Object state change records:
[Start of Attachment]

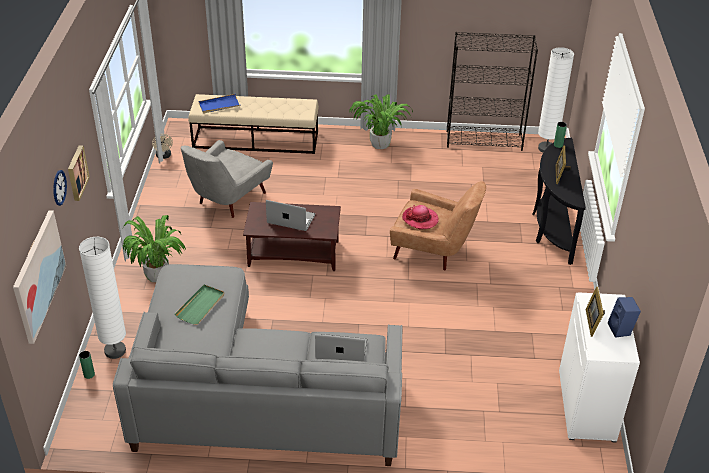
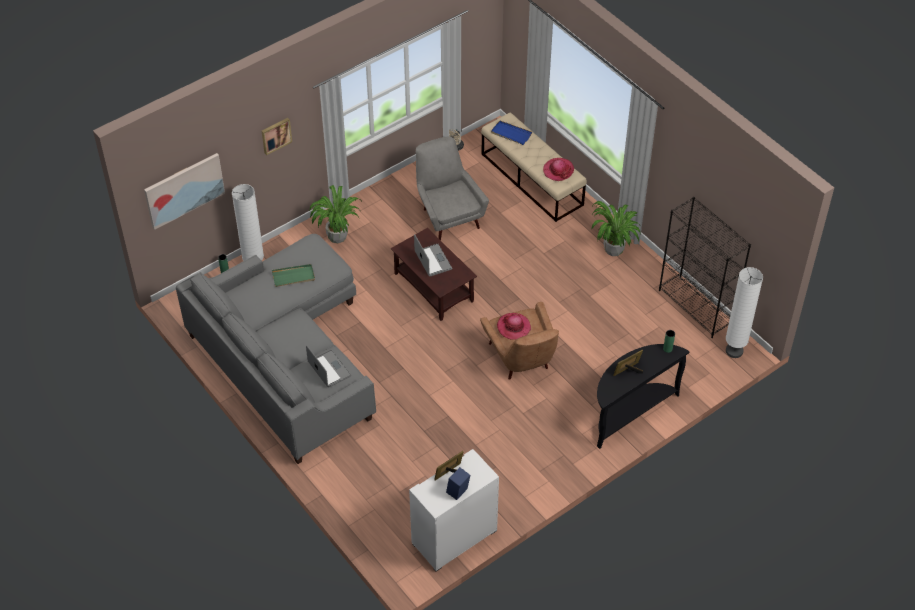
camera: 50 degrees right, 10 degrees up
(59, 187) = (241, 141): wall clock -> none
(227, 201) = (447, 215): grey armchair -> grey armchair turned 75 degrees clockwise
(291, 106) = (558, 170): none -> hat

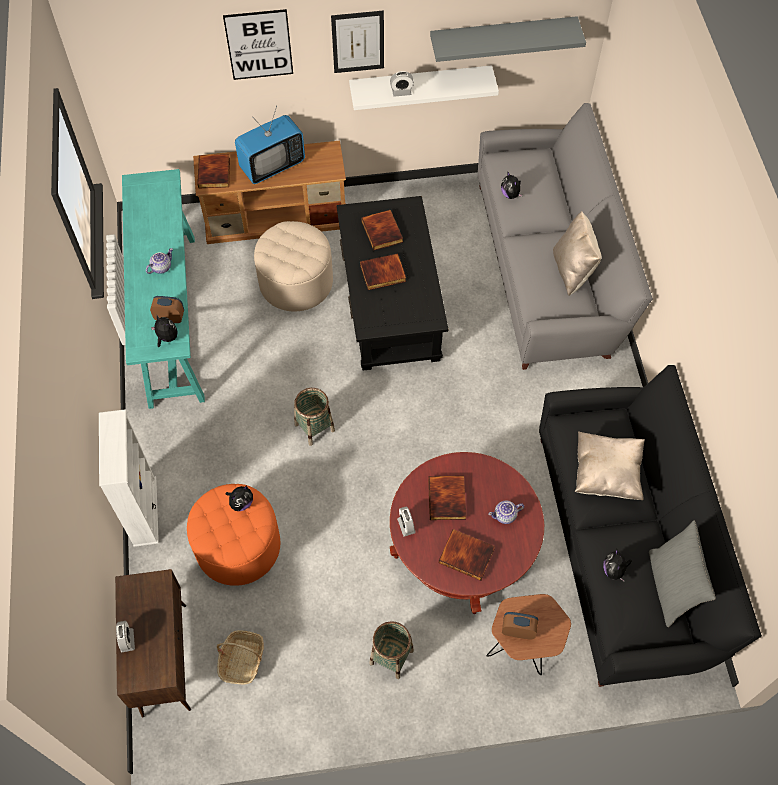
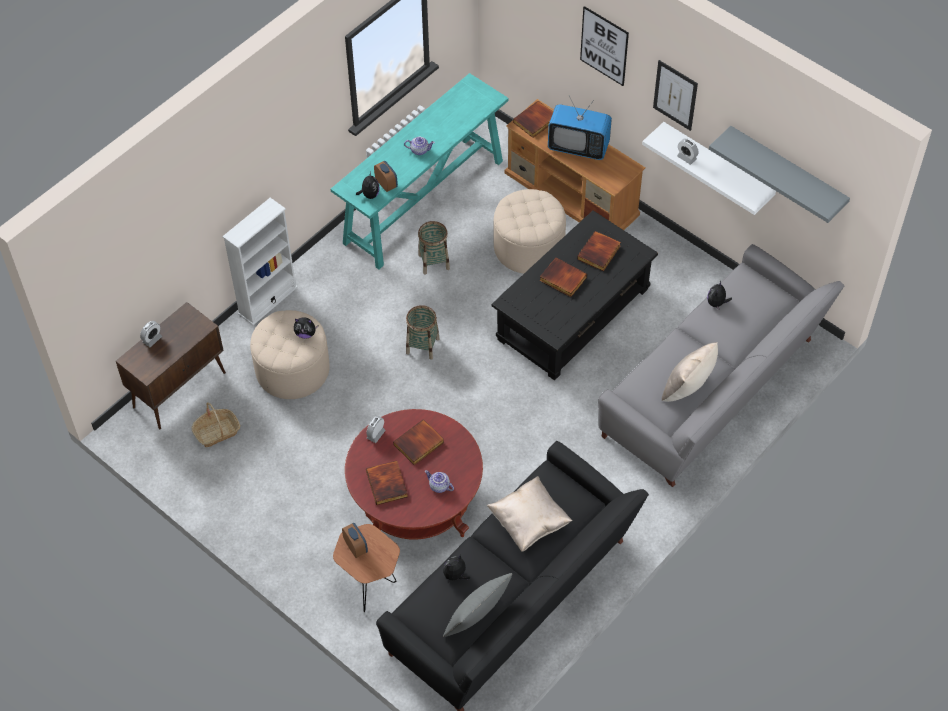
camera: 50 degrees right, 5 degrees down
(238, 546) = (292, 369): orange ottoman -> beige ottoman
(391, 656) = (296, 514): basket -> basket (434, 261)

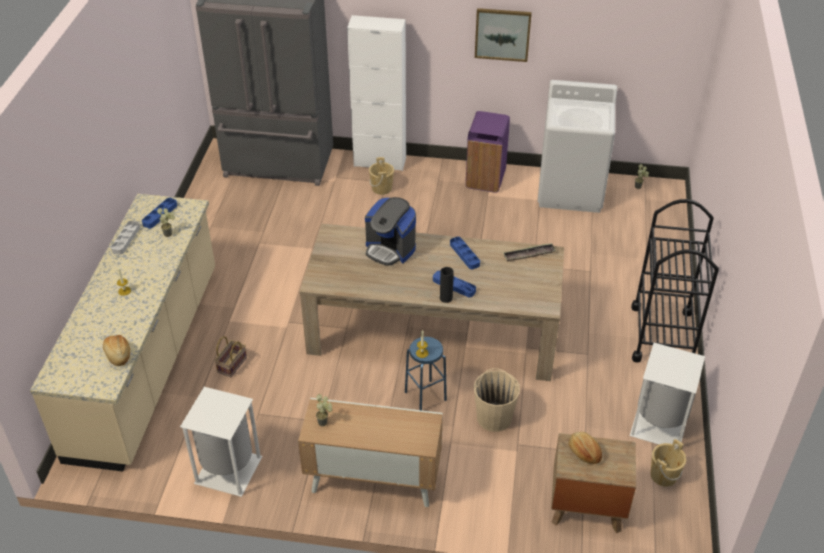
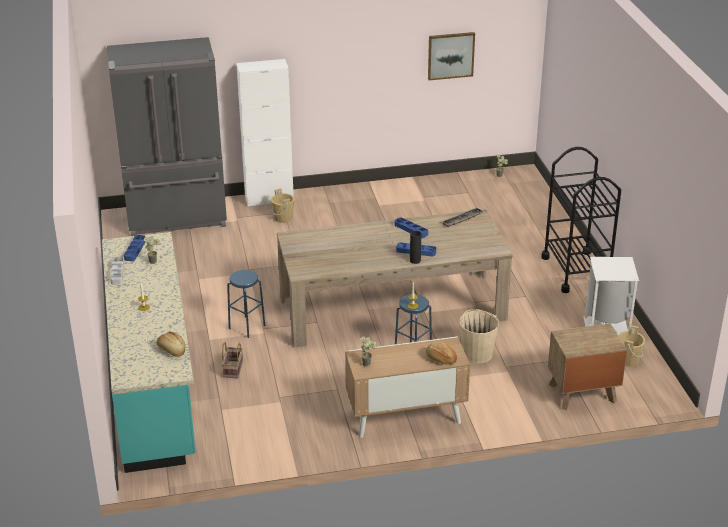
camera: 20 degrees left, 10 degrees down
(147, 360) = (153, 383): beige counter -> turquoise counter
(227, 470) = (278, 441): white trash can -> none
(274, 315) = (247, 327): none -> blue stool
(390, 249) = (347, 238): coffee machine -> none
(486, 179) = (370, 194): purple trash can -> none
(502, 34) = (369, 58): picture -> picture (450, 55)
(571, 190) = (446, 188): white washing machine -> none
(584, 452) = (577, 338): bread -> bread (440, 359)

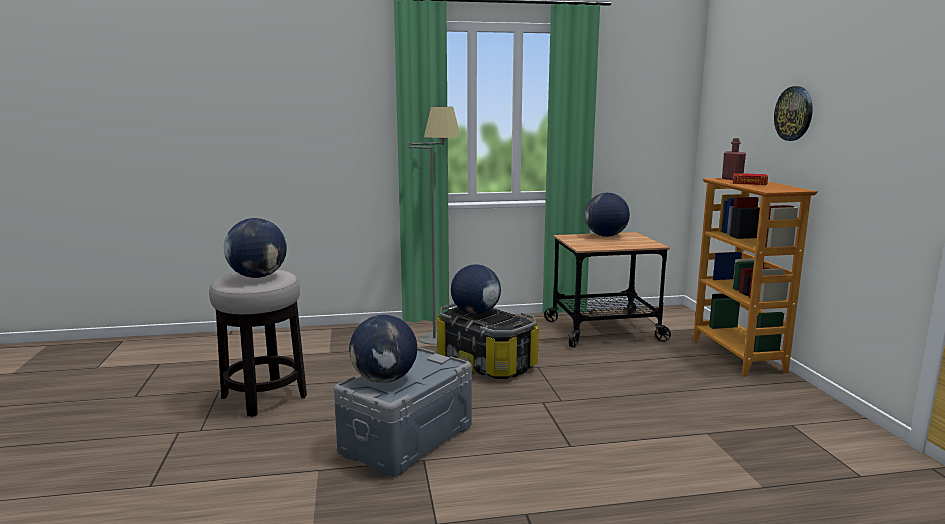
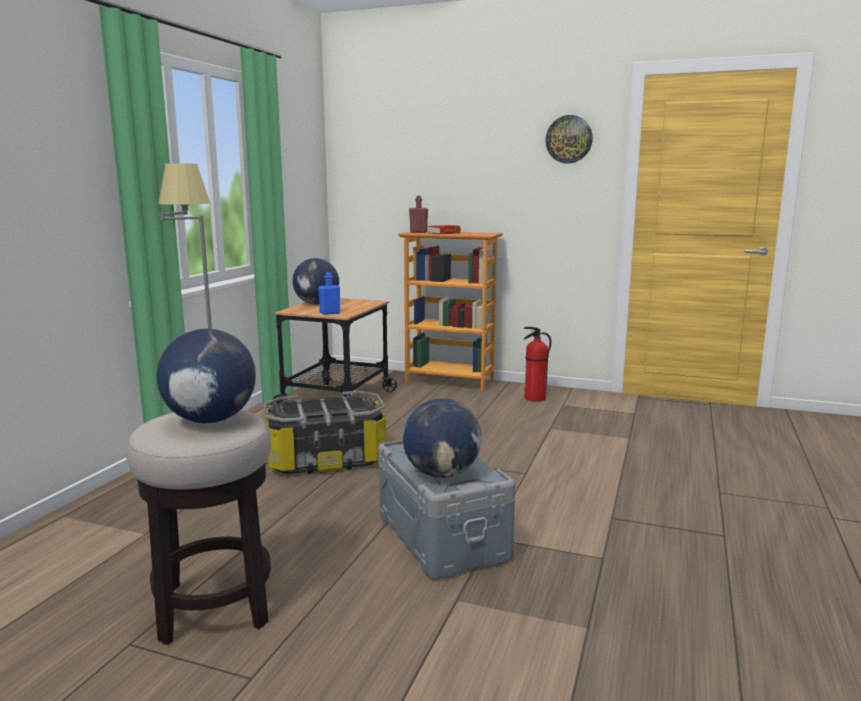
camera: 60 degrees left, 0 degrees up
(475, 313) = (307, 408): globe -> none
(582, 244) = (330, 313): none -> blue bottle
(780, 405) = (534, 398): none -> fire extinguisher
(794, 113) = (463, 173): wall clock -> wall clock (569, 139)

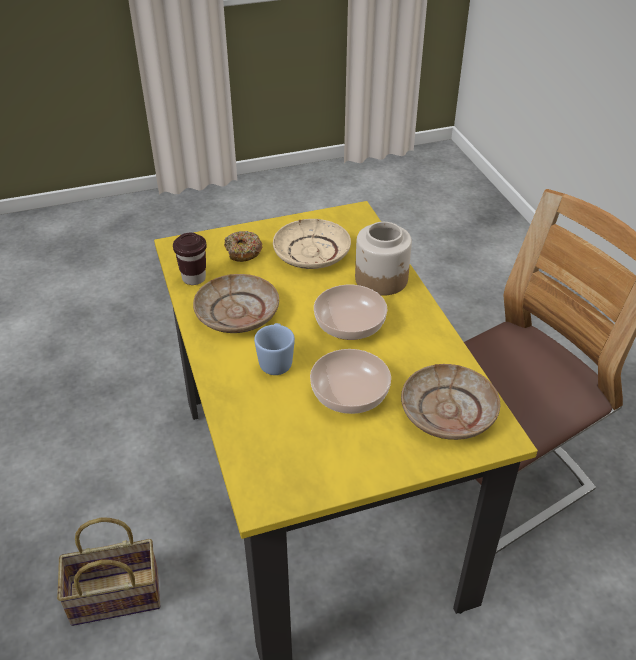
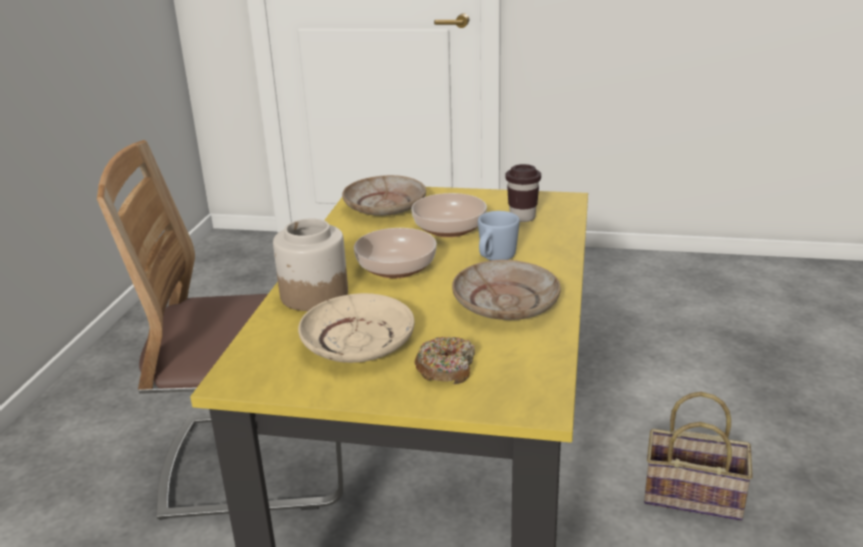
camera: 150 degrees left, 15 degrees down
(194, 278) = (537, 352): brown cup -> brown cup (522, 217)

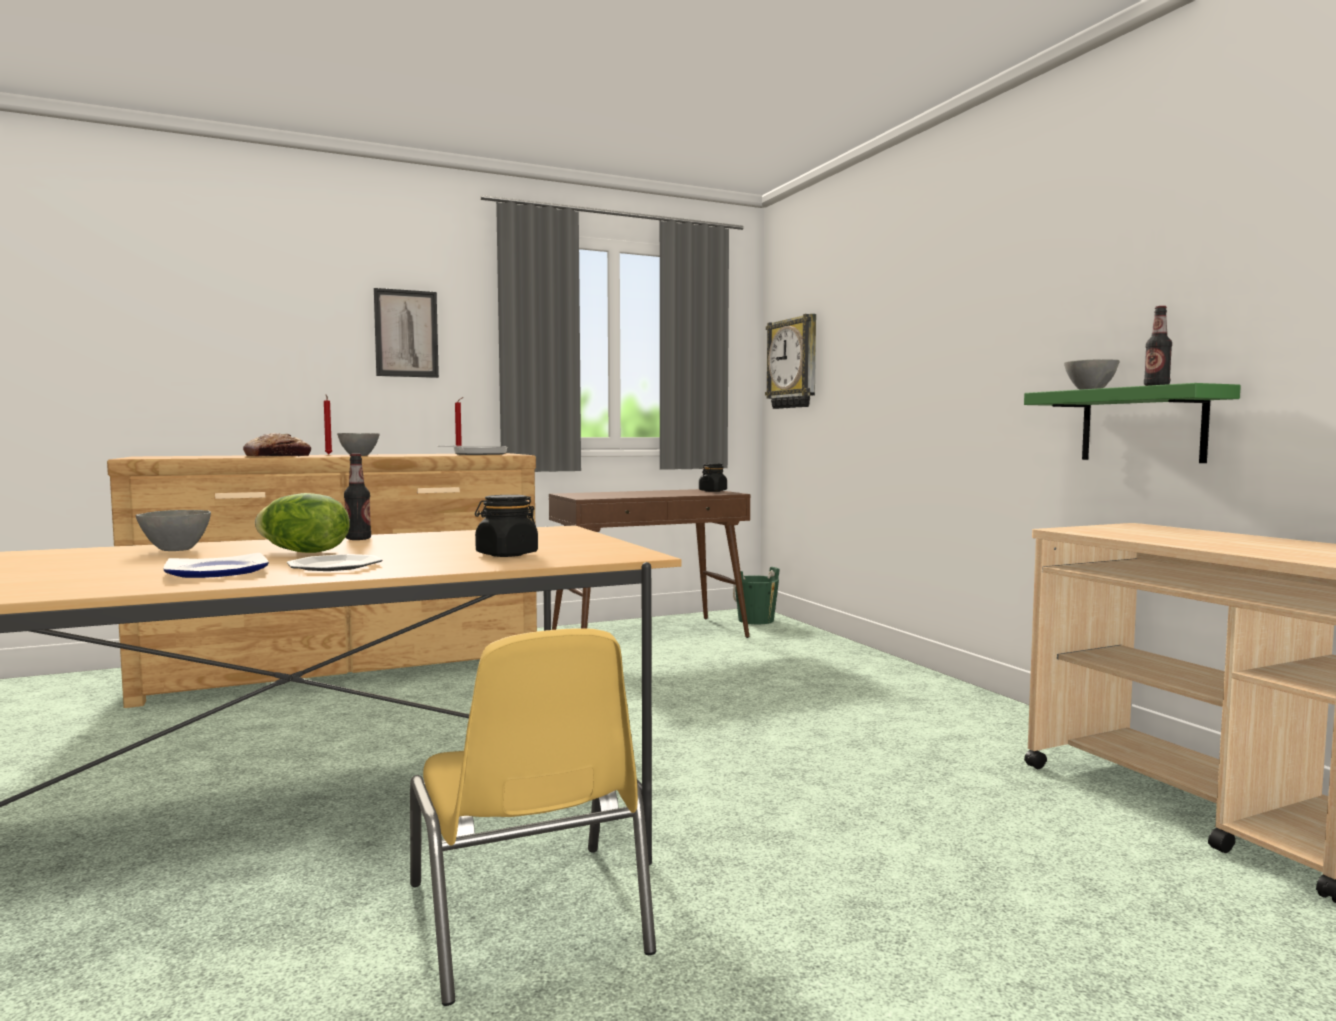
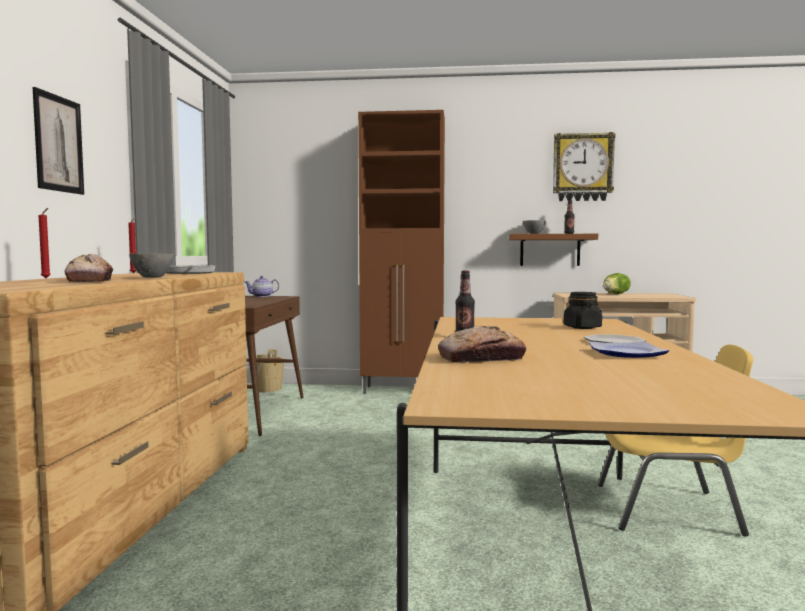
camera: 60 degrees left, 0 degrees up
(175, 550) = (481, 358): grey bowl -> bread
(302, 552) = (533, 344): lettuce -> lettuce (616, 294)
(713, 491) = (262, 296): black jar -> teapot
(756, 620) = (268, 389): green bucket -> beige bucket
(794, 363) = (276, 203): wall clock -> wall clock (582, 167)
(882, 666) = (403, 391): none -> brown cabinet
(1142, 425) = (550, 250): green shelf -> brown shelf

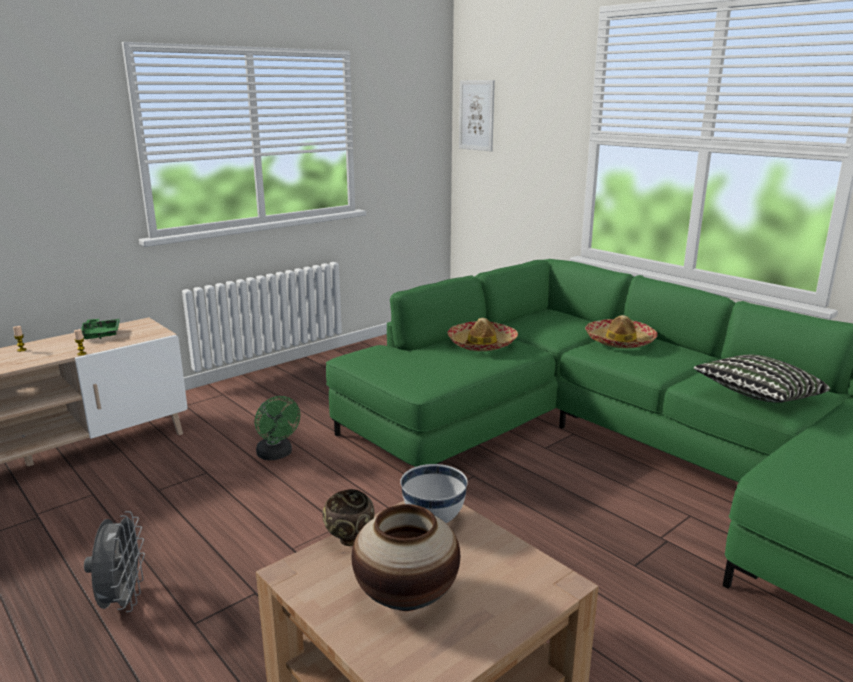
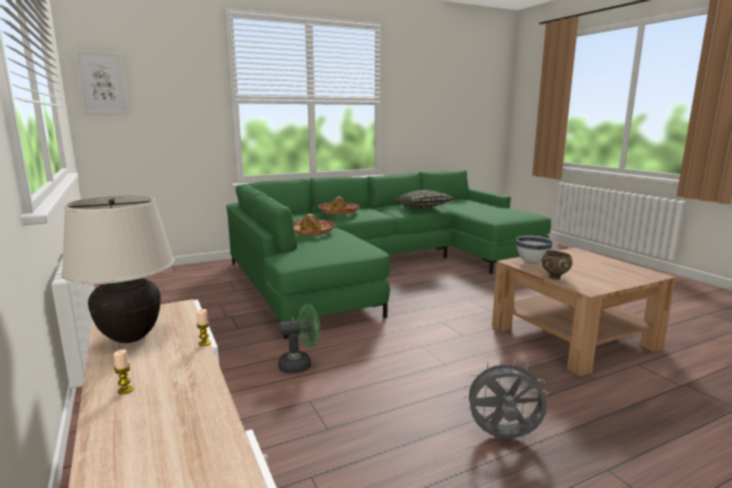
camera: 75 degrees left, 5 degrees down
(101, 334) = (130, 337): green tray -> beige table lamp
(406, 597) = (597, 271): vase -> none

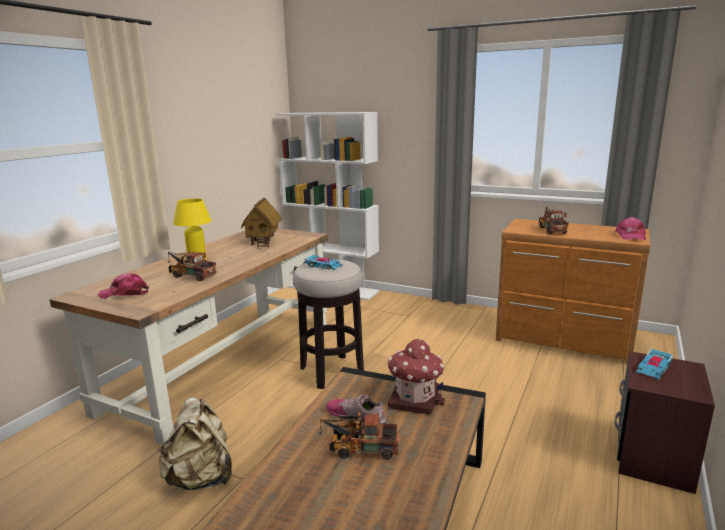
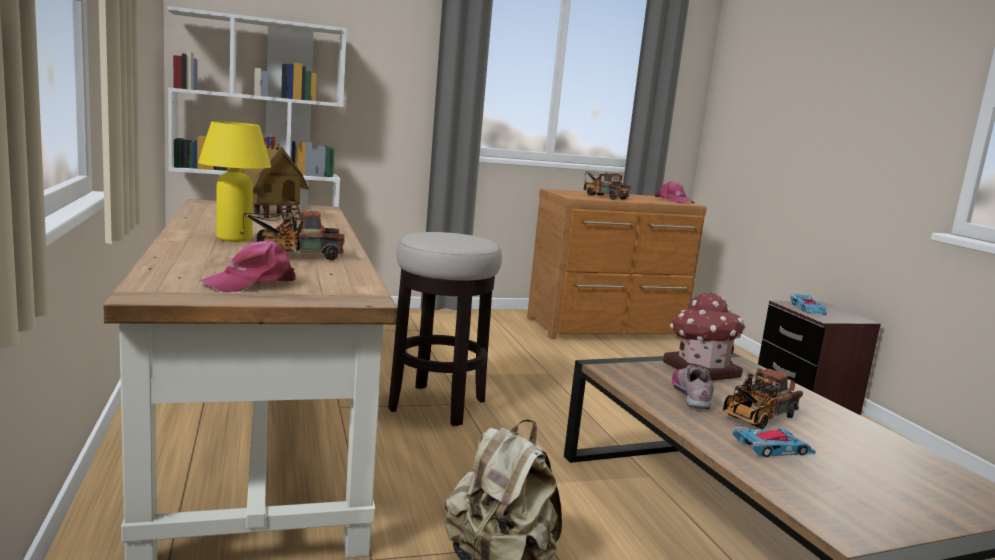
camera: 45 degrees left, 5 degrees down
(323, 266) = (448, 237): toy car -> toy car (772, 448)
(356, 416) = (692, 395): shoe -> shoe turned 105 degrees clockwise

[End of Attachment]

### Task item
Could you copy each line above exactly as written, minus any pictures?

### Solution for this exercise
camera: 50 degrees right, 10 degrees up
(59, 187) = (241, 141): wall clock -> none
(227, 201) = (447, 215): grey armchair -> grey armchair turned 75 degrees clockwise
(291, 106) = (558, 170): none -> hat

camera: 50 degrees right, 5 degrees down
(238, 546) = (292, 369): orange ottoman -> beige ottoman
(391, 656) = (296, 514): basket -> basket (434, 261)

camera: 20 degrees left, 10 degrees down
(147, 360) = (153, 383): beige counter -> turquoise counter
(227, 470) = (278, 441): white trash can -> none
(274, 315) = (247, 327): none -> blue stool
(390, 249) = (347, 238): coffee machine -> none
(486, 179) = (370, 194): purple trash can -> none
(502, 34) = (369, 58): picture -> picture (450, 55)
(571, 190) = (446, 188): white washing machine -> none
(584, 452) = (577, 338): bread -> bread (440, 359)

camera: 60 degrees left, 0 degrees up
(475, 313) = (307, 408): globe -> none
(582, 244) = (330, 313): none -> blue bottle
(780, 405) = (534, 398): none -> fire extinguisher
(794, 113) = (463, 173): wall clock -> wall clock (569, 139)

camera: 150 degrees left, 15 degrees down
(194, 278) = (537, 352): brown cup -> brown cup (522, 217)

camera: 60 degrees left, 0 degrees up
(175, 550) = (481, 358): grey bowl -> bread
(302, 552) = (533, 344): lettuce -> lettuce (616, 294)
(713, 491) = (262, 296): black jar -> teapot
(756, 620) = (268, 389): green bucket -> beige bucket
(794, 363) = (276, 203): wall clock -> wall clock (582, 167)
(882, 666) = (403, 391): none -> brown cabinet
(1142, 425) = (550, 250): green shelf -> brown shelf

camera: 75 degrees left, 5 degrees down
(101, 334) = (130, 337): green tray -> beige table lamp
(406, 597) = (597, 271): vase -> none

camera: 45 degrees left, 5 degrees down
(323, 266) = (448, 237): toy car -> toy car (772, 448)
(356, 416) = (692, 395): shoe -> shoe turned 105 degrees clockwise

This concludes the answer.